Per tanto, nelle mie piccole cellule, la pianta sarebbe cresciuta offrendo nient’altro che la sua crescita e, per fare qualsiasi altra cosa oltre che essere, avrebbe avuto bisogno di essere rinforzata da una qualsiasi impalcatura mentale collocata nel suo cammino.

Qualche altra cosa è successa, il tempo è passato. Volevo fare tutte queste cellule dormienti. Coltivarle. Bruciarle. Convertirle in oggetti reali mescolandole con altri materiali (vedremo come andrà se proprio andrà).

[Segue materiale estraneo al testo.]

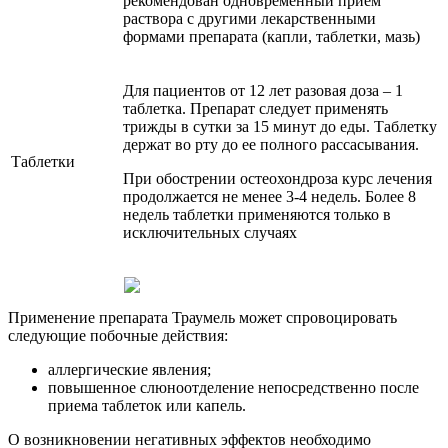
рекомендован одновременный прием
раствора с другими лекарственными
формами препарата (капли, таблетки, мазь)
Для пациентов от 12 лет разовая доза – 1
таблетка. Препарат следует применять
трижды в сутки за 15 минут до еды. Таблетку
держат во рту до ее полного рассасывания.
Таблетки
При обострении остеохондроза курс лечения
продолжается не менее 3-4 недель. Более 8
недель таблетки применяются только в
исключительных случаях
Применение препарата Траумель может спровоцировать
следующие побочные действия:
аллергические явления;
повышенное слюноотделение непосредственно после
приема таблеток или капель.
О возникновении негативных эффектов необходимо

Siamo quasi riusciti a montarne una a Pasadena, al [giardino botanico di] Huntington (per qualche motivo, sono stati quasi disposti a rischiare un piccolo, ma potenziale disastro ecologico nei loro terreni. Per amore del gioco!). Uno in Svizzera, quasi. Ho pensato di rimpatriare il progetto in Asia orientale. Ho lasciato accidentalmente uno dei miei semi VPN in un parco nel West Village, in una buca poco profonda che ho scavato. Il mio assistente Sam ed io abbiamo iniziato ad installarne alcune qui a New York grazie agli utili consigli di Marisa del [centro culturale] Pioneerworks. Sam ha portato a casa sua un po’ dei miei semi VPN, provando inutilmente a farli germogliare. Poi, usando un’app, ha trovato un campo di Kudzu a Bushwick, che si era impossessato di un intero campo di baseball a un isolato da casa sua. È anche stato in una ferrovia abbandonata di Midwood, nel cuore della notte, per prendere alcune talee. Nessuna di queste è cresciuta, sono tutte morte nei nostri rispettivi appartamenti nel giro di pochi giorni, all’arrivo dell’inverno.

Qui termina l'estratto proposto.